Now we have come to the Day of Pentecost, the day our Lord told His disciples to await, the day on which they were anointed with power from on high. As He promised, He sent the Holy Spirit to teach us all things, to strengthen us in our life in Christ, and to lead us into all truth.

We still have work to do. As the disciples were anointed with the Holy Spirit on the feast of Pentecost itself, each one of us, everyone who has been baptized and chrismated has, on that day, had their “day of Pentecost,” for when we were baptized we were raised from the dead, not with the life we had when we were born, but rather with the life of Christ, risen from the dead; and when we were chrismated, we were given power from on high – not in the form of the flames, but through the water of the font, and the oil of chrismation. We are called to bring into the reality of our lives the potential created by God in us – we are called to live, not according to the world, but rather by the way of the kingdom of heaven.

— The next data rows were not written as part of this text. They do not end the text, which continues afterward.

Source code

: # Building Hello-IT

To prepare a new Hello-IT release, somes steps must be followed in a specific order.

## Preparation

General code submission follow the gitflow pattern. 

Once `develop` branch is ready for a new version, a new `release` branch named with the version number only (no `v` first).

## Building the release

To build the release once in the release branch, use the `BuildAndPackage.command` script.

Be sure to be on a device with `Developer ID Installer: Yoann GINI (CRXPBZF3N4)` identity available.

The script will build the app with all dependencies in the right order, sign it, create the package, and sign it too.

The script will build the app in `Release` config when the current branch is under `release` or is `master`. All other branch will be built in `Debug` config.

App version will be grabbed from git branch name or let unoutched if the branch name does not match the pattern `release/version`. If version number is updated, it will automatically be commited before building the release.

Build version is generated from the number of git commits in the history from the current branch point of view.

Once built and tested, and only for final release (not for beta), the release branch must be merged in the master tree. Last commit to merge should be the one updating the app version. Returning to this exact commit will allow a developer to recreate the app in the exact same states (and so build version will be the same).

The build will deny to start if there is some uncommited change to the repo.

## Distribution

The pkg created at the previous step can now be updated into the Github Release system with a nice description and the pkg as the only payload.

We are called to leave behind the life we had before, and to embrace and express in our own thoughts and words and deeds the life of Christ risen from the dead. We are called to a new life, and given power for that life by the Holy Spirit within us. St. Paul tells us that our bodies are meant to be temples of the Holy Spirit; and that we are to have the mind of Christ, so that we can speak and act and show to the world the life of Christ.

When they see us, do they see our Lord? Brothers and sisters, the work of God by God is complete; but we have work – His work – to do in ourselves. Let us trust in the Lord Who has given us His life; let us trust in the Lord Who has given us the Holy Spirit, and so the power to change our lives; and let us dedicate ourselves to being transformed from who we are into the likeness of Christ, so that He may be seen in each of us, to the glory of God, and the salvation of our souls.